A subset of genes identified by microarray analysis as having differential mRNA levels in subjects with FXS was studied using quantitative RT-PCR of RNA isolated from lymphoblastoid cells and frontal cortex that were in general concordance with the microarray results (Table 3). These 10 genes (plus FMR1) were chosen for quantitative RT-PCR because of potential biological relevance to FXS and had significant changes in signal intensity on our microarrays. The lack of FMRP leads to elevated and abnormal dendritic spine formation in both humans and mice.31 Furthermore, FMRP is synthesized at the synapse in response to glutamate and synaptic activity, suggesting a role in synapse maturation and function. PPP1R9B is a regulatory subunit of protein phosphatase-1 and is highly enriched in dendritic spines, which receive most of the excitatory input in the central nervous system. EEF1A2 encodes the α subunit of the elongation factor-1 complex that delivers aminoacyl tRNAs to the ribosome. Mice homozygous for defects in Eef1a2 develop neurological and immunological defects and die by 28 days. HES1 has been found to be essential to neurogenesis, myogenesis, hematopoiesis, and sex determination in mammals. UNC13B is a presynaptic protein that promotes the priming of synaptic vesicles by acting through syntaxin. MAP1B is involved in microtubule assembly, an essential step in neurogenesis, and the RNA is known to interact with FMRP.25 ACCN1 is an amiloride-sensitive sodium channel that may play a role in neurotransmission. NUT is highly expressed in the testis and subjects with FXS have macroorchidism. UBQLN1 ubiquilins are structurally similar to ubiquitin and thought to link the ubiquitination machinery to the proteasome to affect in vivo protein degradation. Thus, these genes all have diverse functions in the central nervous system or with potential relevance to the FXS phenotype (OMIM http://www.ncbi.nlm.nih.gov/omim/) and could potentially contribute to the etiology of FXS.

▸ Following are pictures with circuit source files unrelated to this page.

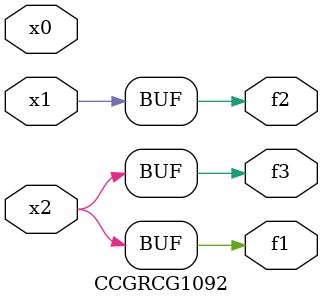
<source format=v>
module CCGRCG1092(
	input x0, x1, x2,
	output f1, f2, f3
);
	assign f1 = x2;
	assign f2 = x1;
	assign f3 = x2;
endmodule

</source>
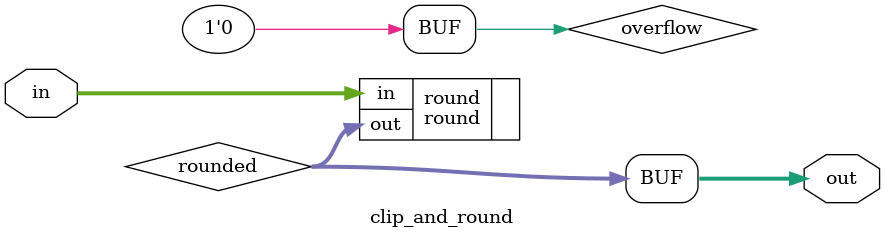
<source format=v>


module clip_and_round
  #(parameter bits_in=0,
    parameter bits_out=0,
    parameter clip_bits=0)
    (input [bits_in-1:0] in,
     output [bits_out-1:0] out);

   wire [bits_out-1:0] 	   rounded;
   
   round #(.bits_in(bits_in-clip_bits),.bits_out(bits_out))
     round (.in(in[bits_in-clip_bits-1:0]),.out(rounded));
   
   wire 		   overflow = |in[bits_in-1:bits_in-clip_bits-1] 
			   & ~(&in[bits_in-1:bits_in-clip_bits-1]);
   
   assign 		   out = overflow ? 
			   (in[bits_in-1] ? {1'b1,{(bits_out-1){1'b0}}} : {1'b0,{(bits_out-1){1'b1}}}) :
			   rounded;
   
endmodule // clip_and_round

</source>
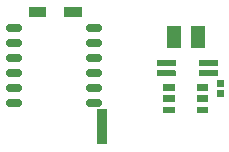
<source format=gbp>
G04 Layer: BottomPasteMaskLayer*
G04 EasyEDA v6.4.25, 2021-12-20T14:24:14+08:00*
G04 e4404237a4cc4071a16999871e39c68f,c1e8d67ad17f4412881db65ed68e30a3,10*
G04 Gerber Generator version 0.2*
G04 Scale: 100 percent, Rotated: No, Reflected: No *
G04 Dimensions in millimeters *
G04 leading zeros omitted , absolute positions ,4 integer and 5 decimal *
%FSLAX45Y45*%
%MOMM*%

%ADD24C,0.7000*%

%LPD*%
G36*
X2016912Y13748766D02*
G01*
X2015794Y13748664D01*
X2014728Y13748308D01*
X2012950Y13746886D01*
X2012340Y13745921D01*
X2011984Y13744854D01*
X2011984Y13702284D01*
X2012340Y13701217D01*
X2013762Y13699490D01*
X2014728Y13698880D01*
X2016912Y13698372D01*
X2169312Y13698372D01*
X2171496Y13698880D01*
X2173274Y13700302D01*
X2173884Y13701217D01*
X2174240Y13702284D01*
X2174240Y13744854D01*
X2173884Y13745921D01*
X2172462Y13747699D01*
X2171496Y13748308D01*
X2170430Y13748664D01*
G37*
G36*
X2016912Y13658799D02*
G01*
X2014728Y13658291D01*
X2012950Y13656868D01*
X2012340Y13655954D01*
X2011984Y13654887D01*
X2011984Y13612317D01*
X2012340Y13611250D01*
X2013762Y13609472D01*
X2014728Y13608862D01*
X2015794Y13608507D01*
X2170430Y13608507D01*
X2171496Y13608862D01*
X2173274Y13610285D01*
X2173884Y13611250D01*
X2174240Y13612317D01*
X2174240Y13654887D01*
X2173884Y13655954D01*
X2172462Y13657681D01*
X2171496Y13658291D01*
X2169312Y13658799D01*
G37*
G36*
X2374392Y13658799D02*
G01*
X2372207Y13658291D01*
X2371242Y13657681D01*
X2369870Y13655954D01*
X2369362Y13653769D01*
X2369362Y13613434D01*
X2369870Y13611250D01*
X2371242Y13609472D01*
X2372207Y13608862D01*
X2373274Y13608507D01*
X2527960Y13608507D01*
X2529027Y13608862D01*
X2529992Y13609472D01*
X2531364Y13611250D01*
X2531872Y13613434D01*
X2531872Y13653769D01*
X2531364Y13655954D01*
X2529992Y13657681D01*
X2529027Y13658291D01*
X2526842Y13658799D01*
G37*
G36*
X2374392Y13748766D02*
G01*
X2373274Y13748664D01*
X2372207Y13748308D01*
X2371242Y13747699D01*
X2369870Y13745921D01*
X2369362Y13743736D01*
X2369362Y13703452D01*
X2369870Y13701217D01*
X2371242Y13699490D01*
X2372207Y13698880D01*
X2374392Y13698372D01*
X2526842Y13698372D01*
X2529027Y13698880D01*
X2529992Y13699490D01*
X2531364Y13701217D01*
X2531872Y13703452D01*
X2531872Y13743736D01*
X2531364Y13745921D01*
X2529992Y13747699D01*
X2529027Y13748308D01*
X2527960Y13748664D01*
G37*
G36*
X2529687Y13579195D02*
G01*
X2525674Y13575182D01*
X2525674Y13525144D01*
X2529687Y13521131D01*
X2575712Y13521131D01*
X2579725Y13525144D01*
X2579725Y13575182D01*
X2575712Y13579195D01*
G37*
G36*
X2529687Y13494105D02*
G01*
X2525674Y13490143D01*
X2525674Y13440054D01*
X2529687Y13436041D01*
X2575712Y13436041D01*
X2579725Y13440054D01*
X2579725Y13490143D01*
X2575712Y13494105D01*
G37*
D24*
X1517980Y13385800D02*
G01*
X1447980Y13385800D01*
X1517980Y13512800D02*
G01*
X1447980Y13512800D01*
X1517980Y13639800D02*
G01*
X1447980Y13639800D01*
X1517980Y13766800D02*
G01*
X1447980Y13766800D01*
X1517980Y13893800D02*
G01*
X1447980Y13893800D01*
X1517980Y14020800D02*
G01*
X1447980Y14020800D01*
X837996Y13385800D02*
G01*
X767996Y13385800D01*
X837996Y13512800D02*
G01*
X767996Y13512800D01*
X837996Y13639800D02*
G01*
X767996Y13639800D01*
X837996Y13893800D02*
G01*
X767996Y13893800D01*
X837996Y14020800D02*
G01*
X767996Y14020800D01*
X837996Y13766800D02*
G01*
X767996Y13766800D01*
G36*
X1509301Y13332599D02*
G01*
X1589300Y13332599D01*
X1589300Y13032600D01*
X1509301Y13032600D01*
G37*
G36*
X1378745Y14113573D02*
G01*
X1378745Y14193573D01*
X1228742Y14193573D01*
X1228742Y14113573D01*
G37*
G36*
X1078745Y14113573D02*
G01*
X1078745Y14193573D01*
X928743Y14193573D01*
X928743Y14113573D01*
G37*
G36*
X2350602Y13296214D02*
G01*
X2450602Y13296214D01*
X2450602Y13351215D01*
X2350602Y13351215D01*
G37*
G36*
X2350602Y13391210D02*
G01*
X2450602Y13391210D01*
X2450602Y13446211D01*
X2350602Y13446211D01*
G37*
G36*
X2350602Y13486206D02*
G01*
X2450602Y13486206D01*
X2450602Y13541207D01*
X2350602Y13541207D01*
G37*
G36*
X2070592Y13486206D02*
G01*
X2170592Y13486206D01*
X2170592Y13541207D01*
X2070592Y13541207D01*
G37*
G36*
X2070592Y13391210D02*
G01*
X2170592Y13391210D01*
X2170592Y13446211D01*
X2070592Y13446211D01*
G37*
G36*
X2070592Y13296214D02*
G01*
X2170592Y13296214D01*
X2170592Y13351215D01*
X2070592Y13351215D01*
G37*
G36*
X2220600Y14029418D02*
G01*
X2100600Y14029418D01*
X2100600Y13849418D01*
X2220600Y13849418D01*
G37*
G36*
X2420599Y14029418D02*
G01*
X2300599Y14029418D01*
X2300599Y13849418D01*
X2420599Y13849418D01*
G37*
M02*

</source>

In summary, we found >90 genes and transcripts that differed in expression by at least 1.5-fold with an fdr of 5% between lymphoblastoid cells derived from males with FXS and lymphoblastoid cells from sex and similarly aged control individuals. Additionally, genes involved in signaling (e.g., kinases), morphogenesis, and neurodevelopment were significantly overrepresented in this list of genes. These genes represent candidate networks that were apparently disturbed by the incorrect functioning of the FMR1 gene in FXS. Most of the gene expression analyses done to date have used brain tissue from the Fmr1 knockout mice, whereas we used RNA isolated from actively growing lymphoblastoid cells and frontal cortex from human males with FXS. Therefore, it is not surprising that we do not have complete concordance across species, tissue type, and/or analysis platform, considering the additional layers of complexity associated with RNA processing and protein translation between species, particularly humans and mice. Further analyses of these genes, especially those that have been identified in multiple studies, are warranted to develop a more integrated description of the alterations in gene processing that lead to FXS and possibly to produce new treatment modalities.